> **Problem statement**: Copy out the records word for word, from their first line through the line containing "Time shown: **9:00**", both lines included.

> **Raw data**:
▼
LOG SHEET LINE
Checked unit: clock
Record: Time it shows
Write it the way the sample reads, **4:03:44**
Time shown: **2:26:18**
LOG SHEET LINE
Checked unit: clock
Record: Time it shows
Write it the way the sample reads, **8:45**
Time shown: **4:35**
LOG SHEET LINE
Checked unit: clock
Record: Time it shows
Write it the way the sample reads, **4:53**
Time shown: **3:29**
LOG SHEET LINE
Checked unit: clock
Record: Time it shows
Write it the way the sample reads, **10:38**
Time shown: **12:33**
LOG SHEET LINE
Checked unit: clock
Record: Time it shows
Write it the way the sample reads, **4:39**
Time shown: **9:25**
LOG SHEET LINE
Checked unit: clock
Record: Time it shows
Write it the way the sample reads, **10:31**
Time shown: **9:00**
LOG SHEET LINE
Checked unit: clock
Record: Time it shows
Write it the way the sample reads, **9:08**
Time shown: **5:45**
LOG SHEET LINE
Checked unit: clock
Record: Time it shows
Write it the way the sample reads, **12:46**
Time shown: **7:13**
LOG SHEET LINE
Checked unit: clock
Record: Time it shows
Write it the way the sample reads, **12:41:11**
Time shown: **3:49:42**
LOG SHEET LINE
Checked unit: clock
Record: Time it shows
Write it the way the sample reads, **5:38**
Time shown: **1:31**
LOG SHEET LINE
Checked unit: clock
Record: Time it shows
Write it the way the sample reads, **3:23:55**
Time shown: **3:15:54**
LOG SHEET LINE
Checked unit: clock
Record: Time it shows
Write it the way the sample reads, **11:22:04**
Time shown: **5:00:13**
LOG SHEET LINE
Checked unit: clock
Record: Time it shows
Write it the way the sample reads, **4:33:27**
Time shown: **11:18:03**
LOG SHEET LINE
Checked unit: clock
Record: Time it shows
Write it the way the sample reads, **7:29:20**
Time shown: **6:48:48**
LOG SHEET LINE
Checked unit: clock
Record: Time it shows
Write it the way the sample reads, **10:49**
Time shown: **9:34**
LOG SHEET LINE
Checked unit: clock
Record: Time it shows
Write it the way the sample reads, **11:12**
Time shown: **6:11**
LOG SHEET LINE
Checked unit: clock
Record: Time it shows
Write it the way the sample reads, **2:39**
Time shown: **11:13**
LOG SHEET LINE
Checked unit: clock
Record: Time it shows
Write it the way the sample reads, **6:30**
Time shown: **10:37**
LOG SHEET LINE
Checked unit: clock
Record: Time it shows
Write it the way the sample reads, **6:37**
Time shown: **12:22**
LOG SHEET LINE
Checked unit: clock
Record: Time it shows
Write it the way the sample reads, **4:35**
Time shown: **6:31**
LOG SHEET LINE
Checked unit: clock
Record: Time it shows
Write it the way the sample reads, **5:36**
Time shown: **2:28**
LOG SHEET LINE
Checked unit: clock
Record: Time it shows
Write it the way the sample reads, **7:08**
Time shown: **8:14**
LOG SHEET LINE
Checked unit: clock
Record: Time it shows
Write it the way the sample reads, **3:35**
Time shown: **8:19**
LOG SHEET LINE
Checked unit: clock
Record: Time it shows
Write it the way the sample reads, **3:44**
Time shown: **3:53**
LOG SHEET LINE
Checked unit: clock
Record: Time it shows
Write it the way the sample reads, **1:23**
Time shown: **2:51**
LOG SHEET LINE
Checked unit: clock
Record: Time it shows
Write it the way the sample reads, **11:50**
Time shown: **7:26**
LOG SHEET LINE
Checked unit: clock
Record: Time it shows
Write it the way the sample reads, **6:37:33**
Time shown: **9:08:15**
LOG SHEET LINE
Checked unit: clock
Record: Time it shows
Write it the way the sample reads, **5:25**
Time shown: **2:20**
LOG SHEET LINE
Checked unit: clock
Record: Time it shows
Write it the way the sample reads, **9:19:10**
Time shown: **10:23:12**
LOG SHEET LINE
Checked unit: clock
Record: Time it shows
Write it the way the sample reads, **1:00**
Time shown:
▲
> **Solution**:
LOG SHEET LINE
Checked unit: clock
Record: Time it shows
Write it the way the sample reads, **4:03:44**
Time shown: **2:26:18**
LOG SHEET LINE
Checked unit: clock
Record: Time it shows
Write it the way the sample reads, **8:45**
Time shown: **4:35**
LOG SHEET LINE
Checked unit: clock
Record: Time it shows
Write it the way the sample reads, **4:53**
Time shown: **3:29**
LOG SHEET LINE
Checked unit: clock
Record: Time it shows
Write it the way the sample reads, **10:38**
Time shown: **12:33**
LOG SHEET LINE
Checked unit: clock
Record: Time it shows
Write it the way the sample reads, **4:39**
Time shown: **9:25**
LOG SHEET LINE
Checked unit: clock
Record: Time it shows
Write it the way the sample reads, **10:31**
Time shown: **9:00**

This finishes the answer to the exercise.